The new ‘work from home' directive will kill off the UK's hospitality sector this Christmas, hospitality bosses have warned, with urgent financial support needed for businesses.
UKHospitality, Croydon BID, Mayor of London and Boxpark have said reintroducing the work from home guidance will diminish consumer confidence, resulting in widespread cancellations of bookings during the critical festive trading period.
The group is urging government to provide financial support to soften the blow to Christmas trading from new Covid guidelines by redirecting unspent grants available to the sector or by introducing new alternatives such as a discretionary fund to be administered by local authorities.
This call is further backed by British BIDs, the BID Foundation, the Night-Time Industries Association and the Association of Town and City Management, who together collectively represent over 100,000 hospitality businesses.
Kate Nicholls, chief executive of UKHospitality said anything less than full business rates relief, grants, rent protection and extended VAT reductions "would prove catastrophic."

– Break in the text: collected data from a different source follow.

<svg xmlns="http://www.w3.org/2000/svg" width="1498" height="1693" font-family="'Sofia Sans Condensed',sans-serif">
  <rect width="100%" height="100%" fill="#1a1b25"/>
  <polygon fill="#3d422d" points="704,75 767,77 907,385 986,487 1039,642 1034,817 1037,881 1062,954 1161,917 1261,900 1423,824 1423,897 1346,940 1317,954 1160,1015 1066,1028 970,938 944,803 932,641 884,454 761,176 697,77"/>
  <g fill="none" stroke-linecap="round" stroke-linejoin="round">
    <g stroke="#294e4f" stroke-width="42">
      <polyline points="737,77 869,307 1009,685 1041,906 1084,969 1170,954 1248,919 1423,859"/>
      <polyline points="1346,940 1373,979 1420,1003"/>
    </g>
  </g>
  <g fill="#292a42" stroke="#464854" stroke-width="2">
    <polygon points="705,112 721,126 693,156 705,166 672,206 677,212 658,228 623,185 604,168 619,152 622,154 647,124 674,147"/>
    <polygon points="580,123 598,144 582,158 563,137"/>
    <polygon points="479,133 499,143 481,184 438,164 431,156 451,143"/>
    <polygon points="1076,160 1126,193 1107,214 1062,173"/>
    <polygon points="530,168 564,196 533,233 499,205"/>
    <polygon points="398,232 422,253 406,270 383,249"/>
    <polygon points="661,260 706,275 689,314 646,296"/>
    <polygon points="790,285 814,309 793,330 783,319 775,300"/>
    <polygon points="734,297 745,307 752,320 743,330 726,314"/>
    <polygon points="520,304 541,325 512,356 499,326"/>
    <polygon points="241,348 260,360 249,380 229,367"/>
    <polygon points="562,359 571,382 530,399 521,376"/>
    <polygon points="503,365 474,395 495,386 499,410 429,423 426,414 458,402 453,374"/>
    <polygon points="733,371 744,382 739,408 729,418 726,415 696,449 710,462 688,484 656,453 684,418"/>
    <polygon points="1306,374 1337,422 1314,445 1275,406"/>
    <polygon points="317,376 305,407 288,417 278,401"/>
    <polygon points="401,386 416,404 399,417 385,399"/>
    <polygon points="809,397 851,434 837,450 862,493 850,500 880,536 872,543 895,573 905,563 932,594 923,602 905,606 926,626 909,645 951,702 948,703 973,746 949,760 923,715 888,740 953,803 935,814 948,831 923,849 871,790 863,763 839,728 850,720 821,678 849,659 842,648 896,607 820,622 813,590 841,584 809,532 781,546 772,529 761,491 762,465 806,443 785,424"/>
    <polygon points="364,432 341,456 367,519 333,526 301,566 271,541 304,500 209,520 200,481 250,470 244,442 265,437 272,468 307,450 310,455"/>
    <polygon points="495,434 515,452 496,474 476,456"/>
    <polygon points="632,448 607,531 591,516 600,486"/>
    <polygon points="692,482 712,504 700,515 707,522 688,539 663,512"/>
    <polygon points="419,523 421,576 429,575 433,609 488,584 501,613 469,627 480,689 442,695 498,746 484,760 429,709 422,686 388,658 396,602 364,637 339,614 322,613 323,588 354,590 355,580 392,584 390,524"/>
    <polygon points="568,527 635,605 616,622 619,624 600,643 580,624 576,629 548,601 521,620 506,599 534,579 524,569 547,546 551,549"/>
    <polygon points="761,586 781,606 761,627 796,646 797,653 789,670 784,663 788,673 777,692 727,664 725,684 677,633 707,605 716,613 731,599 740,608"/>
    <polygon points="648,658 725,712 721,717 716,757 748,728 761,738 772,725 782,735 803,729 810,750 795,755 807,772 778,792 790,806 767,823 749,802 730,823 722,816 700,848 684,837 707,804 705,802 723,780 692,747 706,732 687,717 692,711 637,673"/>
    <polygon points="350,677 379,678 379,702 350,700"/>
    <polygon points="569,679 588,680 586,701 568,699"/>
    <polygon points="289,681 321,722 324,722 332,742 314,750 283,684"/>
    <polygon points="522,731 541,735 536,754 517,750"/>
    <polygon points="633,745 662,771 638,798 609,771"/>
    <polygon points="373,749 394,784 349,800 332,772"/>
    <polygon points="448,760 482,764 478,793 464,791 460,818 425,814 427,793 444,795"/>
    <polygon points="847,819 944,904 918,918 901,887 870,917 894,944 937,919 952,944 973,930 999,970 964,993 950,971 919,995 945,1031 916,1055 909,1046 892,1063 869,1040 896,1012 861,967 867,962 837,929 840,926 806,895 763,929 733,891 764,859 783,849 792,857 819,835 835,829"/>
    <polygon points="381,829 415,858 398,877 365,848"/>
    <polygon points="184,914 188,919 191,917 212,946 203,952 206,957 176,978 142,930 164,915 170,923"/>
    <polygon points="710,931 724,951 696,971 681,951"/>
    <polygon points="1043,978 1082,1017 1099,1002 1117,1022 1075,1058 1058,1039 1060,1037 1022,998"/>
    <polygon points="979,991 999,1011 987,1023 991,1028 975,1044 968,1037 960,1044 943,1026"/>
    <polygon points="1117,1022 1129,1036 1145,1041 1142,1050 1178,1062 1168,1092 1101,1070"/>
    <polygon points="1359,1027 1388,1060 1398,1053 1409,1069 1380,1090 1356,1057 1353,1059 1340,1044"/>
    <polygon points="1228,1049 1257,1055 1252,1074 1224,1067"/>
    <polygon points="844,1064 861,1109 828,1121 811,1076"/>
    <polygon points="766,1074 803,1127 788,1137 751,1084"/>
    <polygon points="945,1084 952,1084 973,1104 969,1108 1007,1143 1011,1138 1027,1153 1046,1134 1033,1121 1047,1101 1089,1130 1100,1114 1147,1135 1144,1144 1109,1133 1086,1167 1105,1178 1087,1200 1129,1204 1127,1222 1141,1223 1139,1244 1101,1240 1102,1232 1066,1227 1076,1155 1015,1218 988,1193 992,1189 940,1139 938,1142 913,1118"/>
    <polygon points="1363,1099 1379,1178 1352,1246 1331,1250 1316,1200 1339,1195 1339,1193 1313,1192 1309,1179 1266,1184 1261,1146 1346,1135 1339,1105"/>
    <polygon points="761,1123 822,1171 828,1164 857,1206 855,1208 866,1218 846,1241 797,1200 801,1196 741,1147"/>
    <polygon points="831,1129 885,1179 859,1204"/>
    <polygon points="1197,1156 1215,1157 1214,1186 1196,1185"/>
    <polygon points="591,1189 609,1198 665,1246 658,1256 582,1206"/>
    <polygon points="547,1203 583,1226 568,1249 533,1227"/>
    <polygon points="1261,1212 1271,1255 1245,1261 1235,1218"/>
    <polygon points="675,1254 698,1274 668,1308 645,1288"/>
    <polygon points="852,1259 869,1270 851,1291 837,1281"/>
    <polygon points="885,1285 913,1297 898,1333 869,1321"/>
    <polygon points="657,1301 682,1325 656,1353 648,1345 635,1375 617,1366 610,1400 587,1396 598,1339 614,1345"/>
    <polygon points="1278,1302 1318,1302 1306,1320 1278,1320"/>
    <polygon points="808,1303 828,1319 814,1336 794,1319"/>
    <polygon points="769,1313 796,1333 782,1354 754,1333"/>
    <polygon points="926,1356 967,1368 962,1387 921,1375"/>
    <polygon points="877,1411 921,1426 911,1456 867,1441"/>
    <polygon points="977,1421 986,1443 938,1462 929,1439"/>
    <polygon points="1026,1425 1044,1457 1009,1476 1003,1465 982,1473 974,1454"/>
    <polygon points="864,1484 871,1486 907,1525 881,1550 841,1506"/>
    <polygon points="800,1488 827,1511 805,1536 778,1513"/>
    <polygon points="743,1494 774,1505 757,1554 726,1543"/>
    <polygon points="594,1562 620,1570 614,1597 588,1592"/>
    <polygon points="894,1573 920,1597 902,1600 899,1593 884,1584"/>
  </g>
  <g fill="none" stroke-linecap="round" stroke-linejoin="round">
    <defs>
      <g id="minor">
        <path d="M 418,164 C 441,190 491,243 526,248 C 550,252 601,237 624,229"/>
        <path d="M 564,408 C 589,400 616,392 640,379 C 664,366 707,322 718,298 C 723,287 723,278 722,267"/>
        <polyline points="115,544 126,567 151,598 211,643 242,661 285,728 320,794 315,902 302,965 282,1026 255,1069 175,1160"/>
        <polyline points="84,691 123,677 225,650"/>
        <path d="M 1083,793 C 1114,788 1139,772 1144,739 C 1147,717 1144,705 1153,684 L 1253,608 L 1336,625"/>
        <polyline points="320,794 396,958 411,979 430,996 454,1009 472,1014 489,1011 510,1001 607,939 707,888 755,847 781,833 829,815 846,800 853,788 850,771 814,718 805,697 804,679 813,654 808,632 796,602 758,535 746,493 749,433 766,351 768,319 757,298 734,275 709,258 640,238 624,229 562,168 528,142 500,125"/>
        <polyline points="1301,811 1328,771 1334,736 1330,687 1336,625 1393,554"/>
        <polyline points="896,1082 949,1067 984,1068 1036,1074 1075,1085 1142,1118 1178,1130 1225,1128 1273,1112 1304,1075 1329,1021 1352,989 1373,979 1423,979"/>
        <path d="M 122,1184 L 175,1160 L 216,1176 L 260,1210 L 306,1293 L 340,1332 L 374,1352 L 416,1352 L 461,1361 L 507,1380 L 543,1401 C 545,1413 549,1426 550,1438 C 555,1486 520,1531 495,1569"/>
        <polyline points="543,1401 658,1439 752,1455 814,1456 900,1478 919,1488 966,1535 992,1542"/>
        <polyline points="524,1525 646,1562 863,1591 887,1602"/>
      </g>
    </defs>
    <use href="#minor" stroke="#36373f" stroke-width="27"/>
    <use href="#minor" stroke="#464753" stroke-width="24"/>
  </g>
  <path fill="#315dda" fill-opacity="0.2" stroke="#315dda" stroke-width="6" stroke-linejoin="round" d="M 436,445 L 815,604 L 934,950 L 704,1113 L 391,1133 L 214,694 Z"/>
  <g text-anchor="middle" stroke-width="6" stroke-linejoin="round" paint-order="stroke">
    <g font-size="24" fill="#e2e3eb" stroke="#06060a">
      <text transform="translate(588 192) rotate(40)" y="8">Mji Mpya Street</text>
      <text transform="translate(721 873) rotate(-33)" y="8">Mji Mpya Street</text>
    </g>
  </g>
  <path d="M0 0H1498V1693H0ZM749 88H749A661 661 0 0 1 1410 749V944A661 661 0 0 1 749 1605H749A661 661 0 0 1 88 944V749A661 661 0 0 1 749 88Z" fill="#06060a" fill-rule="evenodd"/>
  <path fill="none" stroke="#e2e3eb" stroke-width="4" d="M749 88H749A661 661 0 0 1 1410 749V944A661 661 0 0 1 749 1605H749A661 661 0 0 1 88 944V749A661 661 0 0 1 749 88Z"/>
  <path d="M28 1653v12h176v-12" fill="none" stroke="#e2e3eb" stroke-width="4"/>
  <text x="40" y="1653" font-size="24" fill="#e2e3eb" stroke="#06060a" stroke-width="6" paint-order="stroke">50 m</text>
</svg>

Peter Marks, chairman of the board, REKOM UK, said: "If the government sees the need for compulsory vaccine passports, then it should do so across the board. It is not only unjust to single out the late night sector but it will have no impact on transmission rates. There is no difference being in a busy shop, shopping centre, restaurant, pub or bar, which all attract far greater numbers of people week in week out compared to the numbers of people that go clubbing.
"The late night economy, particularly nightclubs, has received only one third of the support of the nearest other hospitality industry by type and a tenth of those deemed cultural venues. Many operators have already gone bust and, with these latest measures, many thousands of jobs are at risk across the sector."

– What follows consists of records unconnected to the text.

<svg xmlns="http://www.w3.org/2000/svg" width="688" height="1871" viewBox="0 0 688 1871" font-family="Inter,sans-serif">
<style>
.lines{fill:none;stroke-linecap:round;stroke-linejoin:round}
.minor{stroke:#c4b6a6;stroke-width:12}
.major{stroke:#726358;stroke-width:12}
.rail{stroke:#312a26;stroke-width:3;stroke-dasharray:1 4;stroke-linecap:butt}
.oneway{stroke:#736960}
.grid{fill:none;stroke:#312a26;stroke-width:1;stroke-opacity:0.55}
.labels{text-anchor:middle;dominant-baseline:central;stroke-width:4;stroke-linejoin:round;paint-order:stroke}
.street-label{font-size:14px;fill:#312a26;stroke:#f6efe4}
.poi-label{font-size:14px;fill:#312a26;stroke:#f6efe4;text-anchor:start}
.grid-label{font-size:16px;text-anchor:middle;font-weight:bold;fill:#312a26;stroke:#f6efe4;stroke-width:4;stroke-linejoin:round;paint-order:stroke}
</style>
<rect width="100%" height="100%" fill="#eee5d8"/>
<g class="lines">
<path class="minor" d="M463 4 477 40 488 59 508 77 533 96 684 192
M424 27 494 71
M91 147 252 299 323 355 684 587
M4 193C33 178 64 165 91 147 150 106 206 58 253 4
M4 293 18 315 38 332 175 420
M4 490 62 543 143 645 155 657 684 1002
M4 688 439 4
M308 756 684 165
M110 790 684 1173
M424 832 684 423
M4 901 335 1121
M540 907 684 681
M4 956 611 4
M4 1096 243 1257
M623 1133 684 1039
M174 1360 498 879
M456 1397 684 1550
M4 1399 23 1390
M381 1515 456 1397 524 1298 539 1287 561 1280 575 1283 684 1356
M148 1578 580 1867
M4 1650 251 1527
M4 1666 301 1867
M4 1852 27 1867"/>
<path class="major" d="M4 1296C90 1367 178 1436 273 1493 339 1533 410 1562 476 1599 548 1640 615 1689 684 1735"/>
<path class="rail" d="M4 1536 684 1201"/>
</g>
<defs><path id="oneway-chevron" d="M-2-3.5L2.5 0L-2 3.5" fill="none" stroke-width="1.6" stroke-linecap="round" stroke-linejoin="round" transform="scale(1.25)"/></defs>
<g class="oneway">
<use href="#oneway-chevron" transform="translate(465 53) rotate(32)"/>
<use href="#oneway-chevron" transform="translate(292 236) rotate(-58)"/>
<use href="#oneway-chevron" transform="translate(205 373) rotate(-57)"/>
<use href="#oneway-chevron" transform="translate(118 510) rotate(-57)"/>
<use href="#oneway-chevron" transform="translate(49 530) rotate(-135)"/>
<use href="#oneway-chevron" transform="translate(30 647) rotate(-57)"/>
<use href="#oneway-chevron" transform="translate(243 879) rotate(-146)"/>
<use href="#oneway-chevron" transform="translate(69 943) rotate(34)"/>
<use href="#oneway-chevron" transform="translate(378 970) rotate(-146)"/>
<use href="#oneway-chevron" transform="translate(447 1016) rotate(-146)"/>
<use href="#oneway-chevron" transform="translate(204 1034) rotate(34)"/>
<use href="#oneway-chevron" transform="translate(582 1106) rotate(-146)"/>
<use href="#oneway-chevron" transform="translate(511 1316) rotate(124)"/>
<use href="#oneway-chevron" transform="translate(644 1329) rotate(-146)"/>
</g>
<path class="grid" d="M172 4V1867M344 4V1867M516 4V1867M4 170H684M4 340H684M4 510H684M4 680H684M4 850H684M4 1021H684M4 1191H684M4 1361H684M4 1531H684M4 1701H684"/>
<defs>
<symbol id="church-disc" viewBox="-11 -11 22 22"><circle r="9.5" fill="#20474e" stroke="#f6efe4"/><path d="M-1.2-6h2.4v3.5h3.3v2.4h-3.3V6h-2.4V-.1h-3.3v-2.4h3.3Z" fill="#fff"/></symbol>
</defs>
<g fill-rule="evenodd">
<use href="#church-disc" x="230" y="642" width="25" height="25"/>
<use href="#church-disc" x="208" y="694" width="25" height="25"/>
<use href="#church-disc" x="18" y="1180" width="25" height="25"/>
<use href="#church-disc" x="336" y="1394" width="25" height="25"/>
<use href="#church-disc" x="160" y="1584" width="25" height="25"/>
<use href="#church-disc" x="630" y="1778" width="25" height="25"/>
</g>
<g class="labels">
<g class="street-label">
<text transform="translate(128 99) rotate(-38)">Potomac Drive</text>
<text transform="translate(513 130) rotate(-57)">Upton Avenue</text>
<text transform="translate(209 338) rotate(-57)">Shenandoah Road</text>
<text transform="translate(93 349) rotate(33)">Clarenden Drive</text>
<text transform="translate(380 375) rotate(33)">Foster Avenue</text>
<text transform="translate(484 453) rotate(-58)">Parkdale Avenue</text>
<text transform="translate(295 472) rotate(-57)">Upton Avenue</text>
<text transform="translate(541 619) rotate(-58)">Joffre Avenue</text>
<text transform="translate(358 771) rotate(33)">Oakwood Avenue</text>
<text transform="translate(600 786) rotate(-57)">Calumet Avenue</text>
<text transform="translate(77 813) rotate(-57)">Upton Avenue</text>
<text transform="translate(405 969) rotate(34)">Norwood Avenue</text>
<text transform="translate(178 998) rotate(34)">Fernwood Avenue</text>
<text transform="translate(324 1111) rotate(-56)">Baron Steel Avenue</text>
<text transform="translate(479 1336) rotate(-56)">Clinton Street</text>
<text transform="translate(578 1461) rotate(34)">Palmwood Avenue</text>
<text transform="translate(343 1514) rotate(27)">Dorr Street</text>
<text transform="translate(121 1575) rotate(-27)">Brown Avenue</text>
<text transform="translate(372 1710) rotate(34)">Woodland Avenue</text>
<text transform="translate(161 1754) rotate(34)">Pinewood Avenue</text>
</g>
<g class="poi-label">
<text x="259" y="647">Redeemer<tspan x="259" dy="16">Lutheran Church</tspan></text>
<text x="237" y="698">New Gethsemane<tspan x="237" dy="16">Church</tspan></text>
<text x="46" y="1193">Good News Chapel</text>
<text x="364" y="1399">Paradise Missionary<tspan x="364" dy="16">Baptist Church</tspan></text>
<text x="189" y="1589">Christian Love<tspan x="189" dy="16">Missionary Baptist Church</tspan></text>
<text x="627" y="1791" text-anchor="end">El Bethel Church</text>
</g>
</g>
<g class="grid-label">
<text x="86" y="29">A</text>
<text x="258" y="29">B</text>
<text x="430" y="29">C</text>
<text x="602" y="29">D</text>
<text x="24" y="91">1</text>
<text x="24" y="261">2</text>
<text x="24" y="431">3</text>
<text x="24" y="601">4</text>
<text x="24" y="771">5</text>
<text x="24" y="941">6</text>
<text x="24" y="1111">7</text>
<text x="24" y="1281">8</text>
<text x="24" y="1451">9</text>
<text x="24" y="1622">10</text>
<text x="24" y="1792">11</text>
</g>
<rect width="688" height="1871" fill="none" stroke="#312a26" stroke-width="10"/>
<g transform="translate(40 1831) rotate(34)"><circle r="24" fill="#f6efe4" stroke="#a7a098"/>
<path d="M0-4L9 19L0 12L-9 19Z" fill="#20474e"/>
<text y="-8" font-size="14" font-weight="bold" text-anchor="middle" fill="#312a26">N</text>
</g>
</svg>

Owen Morgan, director at Bar 44 Group, posted on social media that bookings were "vanishing" with 60 cancellations last night and parties being cancelled for the next fortnight even before the announcement.
Gary Usher said his company Elite Bistros had seen hundreds of cancellations for December including a party of 70 this evening following the briefing. "Telling people to work from home has instantly ripped up Christmas reservations," he said.

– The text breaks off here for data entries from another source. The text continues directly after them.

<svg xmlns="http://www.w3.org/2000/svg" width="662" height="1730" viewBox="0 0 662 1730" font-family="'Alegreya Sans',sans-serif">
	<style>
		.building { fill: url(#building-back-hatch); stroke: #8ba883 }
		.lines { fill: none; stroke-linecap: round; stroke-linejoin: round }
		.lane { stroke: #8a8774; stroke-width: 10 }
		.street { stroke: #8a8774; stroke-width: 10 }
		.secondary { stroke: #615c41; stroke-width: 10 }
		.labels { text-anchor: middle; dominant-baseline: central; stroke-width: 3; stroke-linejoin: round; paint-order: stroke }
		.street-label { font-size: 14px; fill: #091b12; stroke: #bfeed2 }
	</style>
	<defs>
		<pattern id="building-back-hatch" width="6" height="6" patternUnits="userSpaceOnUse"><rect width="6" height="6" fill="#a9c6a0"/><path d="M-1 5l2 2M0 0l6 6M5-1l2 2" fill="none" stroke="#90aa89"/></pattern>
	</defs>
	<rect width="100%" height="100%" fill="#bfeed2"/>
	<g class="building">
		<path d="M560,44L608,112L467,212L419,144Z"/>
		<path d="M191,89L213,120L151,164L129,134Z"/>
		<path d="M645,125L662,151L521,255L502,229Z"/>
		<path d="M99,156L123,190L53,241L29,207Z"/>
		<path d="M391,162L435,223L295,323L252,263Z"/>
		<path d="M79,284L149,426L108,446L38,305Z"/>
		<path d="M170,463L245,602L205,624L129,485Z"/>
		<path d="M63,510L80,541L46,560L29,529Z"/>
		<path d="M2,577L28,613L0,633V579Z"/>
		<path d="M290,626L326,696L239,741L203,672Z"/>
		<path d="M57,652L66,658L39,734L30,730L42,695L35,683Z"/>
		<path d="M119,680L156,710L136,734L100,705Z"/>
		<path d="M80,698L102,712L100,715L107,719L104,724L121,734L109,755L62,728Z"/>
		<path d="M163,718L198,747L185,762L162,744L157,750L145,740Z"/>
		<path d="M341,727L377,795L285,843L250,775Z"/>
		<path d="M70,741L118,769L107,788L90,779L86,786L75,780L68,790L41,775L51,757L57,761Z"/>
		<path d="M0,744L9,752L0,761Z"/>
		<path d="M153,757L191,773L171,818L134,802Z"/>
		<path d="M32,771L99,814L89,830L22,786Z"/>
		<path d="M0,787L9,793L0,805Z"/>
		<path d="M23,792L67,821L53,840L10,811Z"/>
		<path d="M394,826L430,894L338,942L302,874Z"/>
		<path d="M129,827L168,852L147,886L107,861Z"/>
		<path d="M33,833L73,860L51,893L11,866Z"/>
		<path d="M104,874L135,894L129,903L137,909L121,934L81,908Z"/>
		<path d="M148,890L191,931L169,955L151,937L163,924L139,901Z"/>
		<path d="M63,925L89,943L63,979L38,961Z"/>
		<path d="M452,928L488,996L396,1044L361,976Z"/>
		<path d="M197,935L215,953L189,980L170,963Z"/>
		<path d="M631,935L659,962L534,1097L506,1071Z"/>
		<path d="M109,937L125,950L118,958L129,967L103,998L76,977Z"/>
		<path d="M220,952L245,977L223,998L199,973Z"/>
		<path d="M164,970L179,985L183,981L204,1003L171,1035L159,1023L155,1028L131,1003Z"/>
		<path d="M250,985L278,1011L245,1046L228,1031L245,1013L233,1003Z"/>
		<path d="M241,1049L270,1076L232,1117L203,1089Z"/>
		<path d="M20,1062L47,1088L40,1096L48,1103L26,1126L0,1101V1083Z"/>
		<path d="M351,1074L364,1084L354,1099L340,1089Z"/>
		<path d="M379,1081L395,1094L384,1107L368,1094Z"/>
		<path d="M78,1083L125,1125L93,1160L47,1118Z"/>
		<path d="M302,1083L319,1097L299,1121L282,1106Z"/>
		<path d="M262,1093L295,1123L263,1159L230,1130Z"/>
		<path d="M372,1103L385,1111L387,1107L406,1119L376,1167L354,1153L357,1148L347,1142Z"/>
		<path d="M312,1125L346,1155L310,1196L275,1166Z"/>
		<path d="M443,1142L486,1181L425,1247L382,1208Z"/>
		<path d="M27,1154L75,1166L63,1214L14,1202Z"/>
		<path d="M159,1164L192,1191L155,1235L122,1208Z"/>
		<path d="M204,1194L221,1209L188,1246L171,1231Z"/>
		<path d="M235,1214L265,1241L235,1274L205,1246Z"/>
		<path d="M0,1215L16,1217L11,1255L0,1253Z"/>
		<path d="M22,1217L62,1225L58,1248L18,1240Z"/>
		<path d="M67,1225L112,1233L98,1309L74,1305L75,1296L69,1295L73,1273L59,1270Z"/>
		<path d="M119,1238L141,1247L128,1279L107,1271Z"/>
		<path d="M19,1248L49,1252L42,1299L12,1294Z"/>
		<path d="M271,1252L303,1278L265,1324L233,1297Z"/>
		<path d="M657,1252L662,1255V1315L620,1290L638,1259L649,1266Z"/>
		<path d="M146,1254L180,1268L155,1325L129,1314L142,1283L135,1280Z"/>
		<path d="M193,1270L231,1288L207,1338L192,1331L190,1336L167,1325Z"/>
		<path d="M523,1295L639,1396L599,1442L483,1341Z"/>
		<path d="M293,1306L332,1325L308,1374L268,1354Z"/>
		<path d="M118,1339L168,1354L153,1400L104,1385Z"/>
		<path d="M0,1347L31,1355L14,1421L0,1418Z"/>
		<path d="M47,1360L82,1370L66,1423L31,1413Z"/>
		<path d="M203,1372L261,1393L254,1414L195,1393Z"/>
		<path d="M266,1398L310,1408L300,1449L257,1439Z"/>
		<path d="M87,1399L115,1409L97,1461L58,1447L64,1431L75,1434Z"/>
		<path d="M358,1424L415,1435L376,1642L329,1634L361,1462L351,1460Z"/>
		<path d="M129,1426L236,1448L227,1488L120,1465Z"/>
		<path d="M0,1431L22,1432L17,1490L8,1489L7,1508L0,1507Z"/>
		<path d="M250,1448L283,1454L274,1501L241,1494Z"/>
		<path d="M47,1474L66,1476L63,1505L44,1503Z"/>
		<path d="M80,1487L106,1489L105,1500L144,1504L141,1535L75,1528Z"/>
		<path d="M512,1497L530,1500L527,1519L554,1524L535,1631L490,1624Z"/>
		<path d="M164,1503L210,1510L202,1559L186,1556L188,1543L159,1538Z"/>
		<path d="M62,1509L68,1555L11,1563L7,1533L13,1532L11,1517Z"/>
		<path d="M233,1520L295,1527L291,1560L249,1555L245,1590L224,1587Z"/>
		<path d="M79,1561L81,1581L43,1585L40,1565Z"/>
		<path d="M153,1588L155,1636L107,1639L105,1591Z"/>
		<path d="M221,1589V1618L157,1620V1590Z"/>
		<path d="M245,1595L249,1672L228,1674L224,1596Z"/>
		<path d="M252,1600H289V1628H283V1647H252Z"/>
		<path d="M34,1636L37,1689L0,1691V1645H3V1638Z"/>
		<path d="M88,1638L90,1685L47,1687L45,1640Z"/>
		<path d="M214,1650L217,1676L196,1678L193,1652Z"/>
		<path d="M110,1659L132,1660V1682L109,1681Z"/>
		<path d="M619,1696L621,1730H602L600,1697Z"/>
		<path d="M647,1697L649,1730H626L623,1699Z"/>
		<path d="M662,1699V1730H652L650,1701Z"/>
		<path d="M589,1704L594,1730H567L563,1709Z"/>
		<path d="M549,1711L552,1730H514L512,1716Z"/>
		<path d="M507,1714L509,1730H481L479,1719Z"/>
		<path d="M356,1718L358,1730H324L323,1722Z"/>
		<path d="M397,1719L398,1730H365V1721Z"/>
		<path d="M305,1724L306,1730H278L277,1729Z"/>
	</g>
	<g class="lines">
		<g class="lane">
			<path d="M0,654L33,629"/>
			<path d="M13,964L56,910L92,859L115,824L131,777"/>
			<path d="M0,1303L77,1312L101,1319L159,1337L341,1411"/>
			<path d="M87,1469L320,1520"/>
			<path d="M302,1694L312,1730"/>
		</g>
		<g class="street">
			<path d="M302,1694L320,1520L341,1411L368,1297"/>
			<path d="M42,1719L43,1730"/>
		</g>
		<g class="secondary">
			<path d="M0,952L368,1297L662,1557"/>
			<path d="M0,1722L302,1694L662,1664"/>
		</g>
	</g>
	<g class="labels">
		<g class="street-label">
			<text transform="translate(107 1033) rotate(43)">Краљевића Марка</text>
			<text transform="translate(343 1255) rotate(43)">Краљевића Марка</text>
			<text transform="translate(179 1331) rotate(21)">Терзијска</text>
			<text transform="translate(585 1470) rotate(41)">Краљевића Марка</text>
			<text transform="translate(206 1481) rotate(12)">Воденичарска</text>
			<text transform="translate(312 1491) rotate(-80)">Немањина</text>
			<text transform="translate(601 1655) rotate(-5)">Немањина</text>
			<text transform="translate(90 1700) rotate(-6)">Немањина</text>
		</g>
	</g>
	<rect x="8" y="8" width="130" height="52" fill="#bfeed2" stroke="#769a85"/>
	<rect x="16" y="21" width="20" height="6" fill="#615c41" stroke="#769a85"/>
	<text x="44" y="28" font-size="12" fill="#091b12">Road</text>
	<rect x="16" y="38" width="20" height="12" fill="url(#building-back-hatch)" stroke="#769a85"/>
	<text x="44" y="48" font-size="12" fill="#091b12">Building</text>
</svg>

The prime minister announced last night that, in England, people should work from home as of next week "if you can", while from Friday 10 December the legal requirement to wear a face mask will be extended to most public indoor venues including theatres and cinemas – but not hospitality.
The NHS Covid Pass will also become mandatory for nightclubs and venues where large crowds gather, including unseated events indoors with more than 500 people, unseated outdoor venues with more than 4,000 people and any venue hosting more than 10,000 people. Parliament will debate the measures next week, with a vote expected to take place on Tuesday 14 December and certification will come into force from 6am on Wednesday 15 December, subject to parliamentary approval.
Boris Johnson said this would help "keep these events and venues open at full capacity". Regarding Christmas parties, he also said: "We think that it's ok to keep going with Christmas parties but obviously everybody should exercise due caution," and urged people to get tested ahead of parties.
He added that "we can't yet assume that omicron is less severe than previous variants" and said that the move to ‘Plan B' Covid restrictions was the "proportionate and responsible thing".